Document segment:

______

We saw that we can divide machine learning models in four categories.
And although this grouping is quite outdated we will follow it for the time being. We did skim over classification and regression but more importantly we did see how we evaluate ML models and how we automate the evaluation. Now, one may be surprised that we already went through the majority of way of evaluating an ML model.
In unsupervised learning there are no good ways to know whether a model works well or not. Instead, faced with a problem against which we need to attempt unsupervised learning, we need to attempt to transform at least part of the problem into supervised learning and evaluate it with accuracy scores, f1 measures, and so on.
Often we do not have labels for the data we use unsupervised learning on, in such a case any form of model evaluation will be very difficult. Perhaps the easiest way to evaluate a model for a problem for which we have no labels at all and cannot get any labels, is to find a similar problem for which we have labels and train a model on that similar problem. Once we evaluate a good model on the similar problem we assume that it will work in a similar fashion on the original problem.

______

Required work:
1. In the passage on evaluating machine learning models, what does it call perhaps the easiest way to evaluate a model for a problem with no labels that cannot get any?
2. Pick up the passage on evaluating machine learning models after its final sentence and continue it.

______

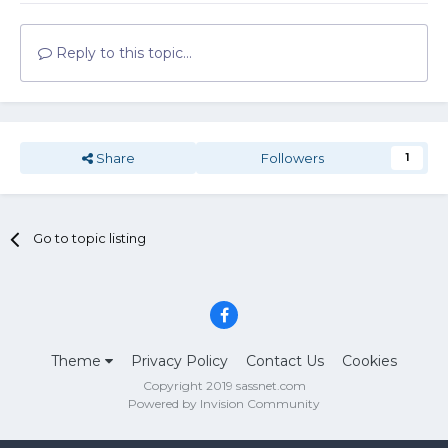
Reply to this topic...
Share
Followers
1
Go to topic listing
Theme
Privacy Policy
Contact Us
Cookies
Copyright 2019 sassnet.com
Powered by Invision Community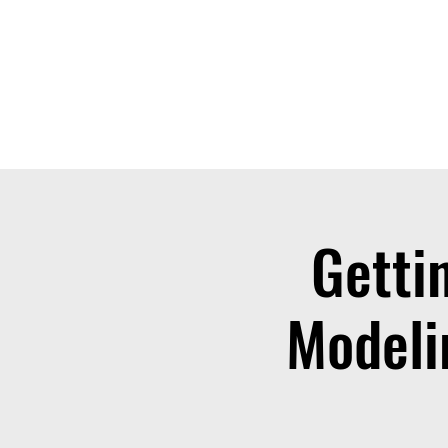
THE OTB
Home
Free Appt
FAQ
The Academy
Serv
Getti
Modeli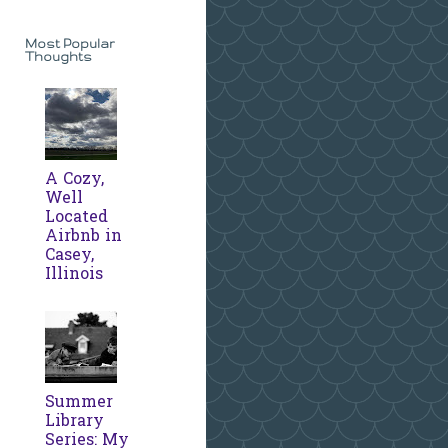
Most Popular
Thoughts
A Cozy,
Well
Located
Airbnb in
Casey,
Illinois
Summer
Library
Series: My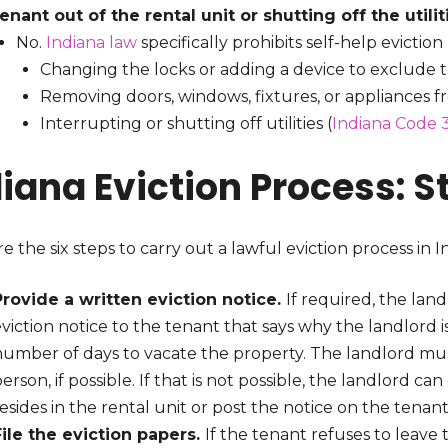
tenant out of the rental unit or shutting off the utili
No.
Indiana law
specifically prohibits self-help evicti
Changing the locks or adding a device to exclude 
Removing doors, windows, fixtures, or appliances f
Interrupting or shutting off utilities (
Indiana Code 3
diana Eviction Process: 
e the six steps to carry out a lawful eviction process in I
Provide a written eviction notice.
If required, the lan
viction notice to the tenant that says why the landlord i
number of days to vacate the property. The landlord must
erson, if possible. If that is not possible, the landlord c
esides in the rental unit or post the notice on the tenan
File the eviction papers.
If the tenant refuses to leave 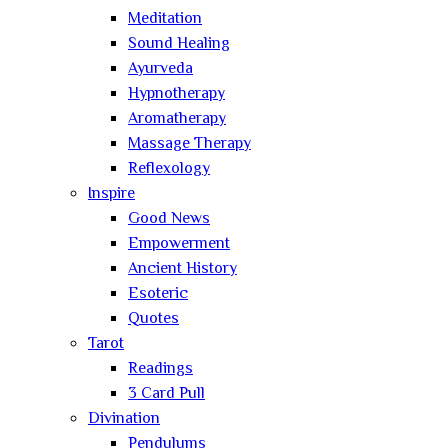
Meditation
Sound Healing
Ayurveda
Hypnotherapy
Aromatherapy
Massage Therapy
Reflexology
Inspire
Good News
Empowerment
Ancient History
Esoteric
Quotes
Tarot
Readings
3 Card Pull
Divination
Pendulums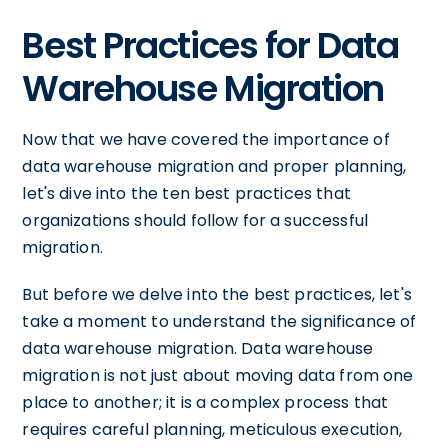
Best Practices for Data
Warehouse Migration
Now that we have covered the importance of
data warehouse migration and proper planning,
let's dive into the ten best practices that
organizations should follow for a successful
migration.
But before we delve into the best practices, let's
take a moment to understand the significance of
data warehouse migration. Data warehouse
migration is not just about moving data from one
place to another; it is a complex process that
requires careful planning, meticulous execution,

______

Answers provided:
1. Find a similar problem that has labels, train and evaluate a model on it, and assume the model will work in a similar way on the original problem.

2.
Most of the time with unsupervised learning we have or can get at least a handful of labels. We can then evaluate our unsupervised model on the handful of labels in a similar fashion as we would do for a supervised one. This can be sometimes called semi-supervised learning, and is our first indication that the list of ML groupings at the top is quite incomplete.
Will allow us to explore the data in lesser dimensions, whatever we call the dimension.
Here we come back to the concept of distance.
We did see different distances such as L-norms, including L1
and L2
,
but many other measures can be made to work as a distance:
sum of coordinates and polynomial functions on top of the data
are distances we have already used;
other distances include measures such as cosine similarity or probabilities.
Don't worry what these exactly are right now,
we will explore some of the ways of measuring distance.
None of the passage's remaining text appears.